What needs to be done: Copy the entries below exactly. Images do not belong in the copy.

· · · ·

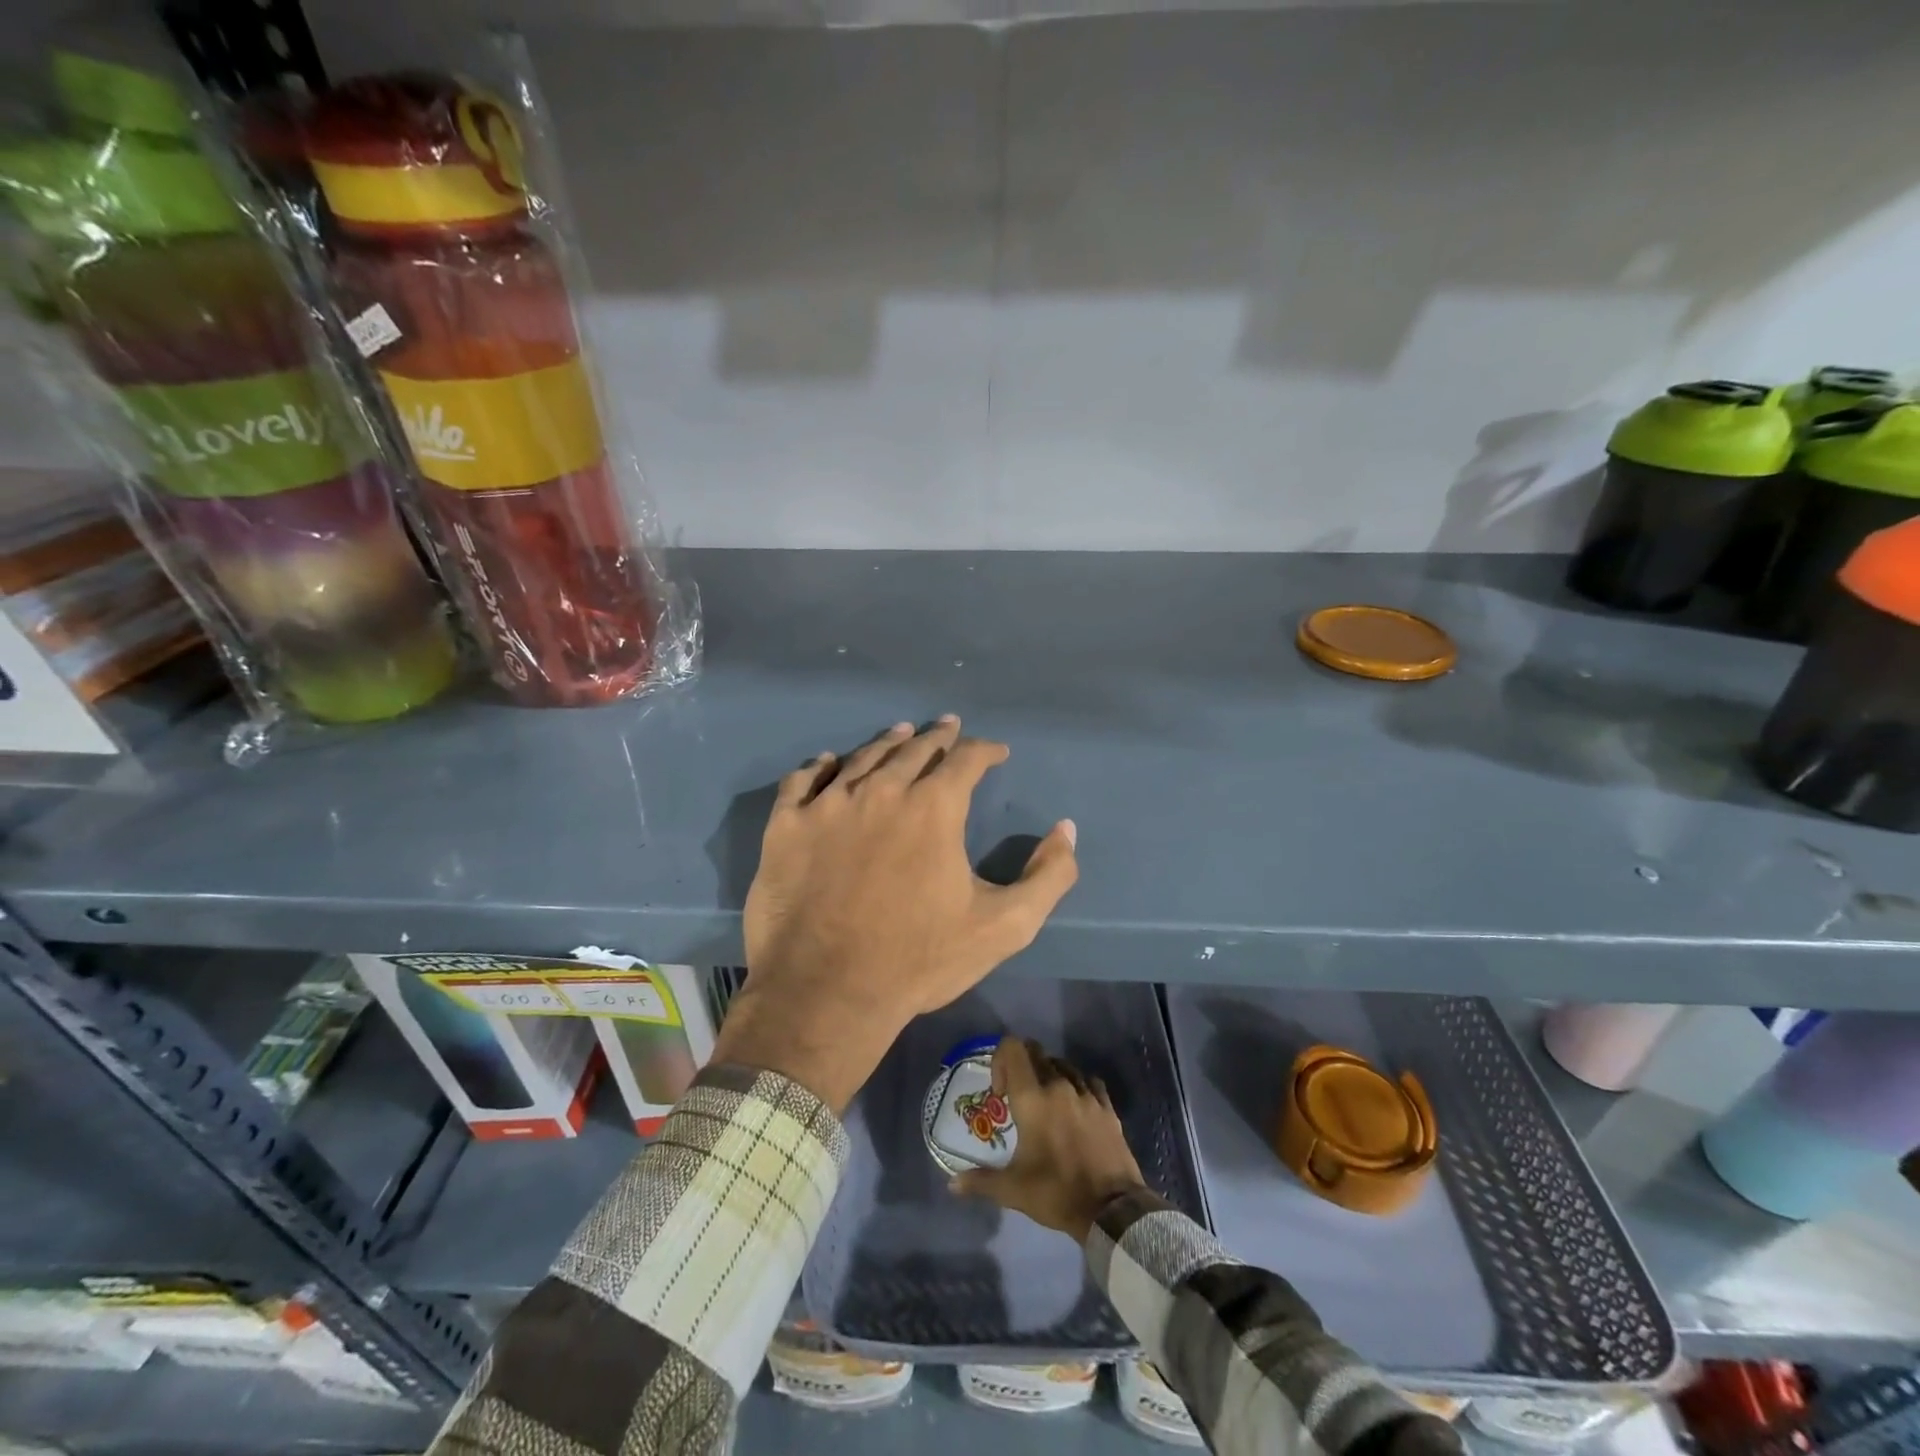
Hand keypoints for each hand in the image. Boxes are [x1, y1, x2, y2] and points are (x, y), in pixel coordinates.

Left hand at [715, 716, 1078, 1111]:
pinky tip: (827, 762)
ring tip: (900, 733)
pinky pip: (802, 780)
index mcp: (934, 807)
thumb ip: (1048, 875)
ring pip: (862, 757)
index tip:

· · · ·

Exercise result:
Hand keypoints for each hand in the image. Boxes are [x1, y1, x2, y2] and points are (x, y), in pixel coordinates.

Left hand at [715, 716, 1078, 1111]:
pinky tip: (827, 762)
ring tip: (900, 733)
pinky pip: (802, 780)
index mcp: (934, 807)
thumb ip: (1048, 875)
ring pip: (862, 757)
index tip:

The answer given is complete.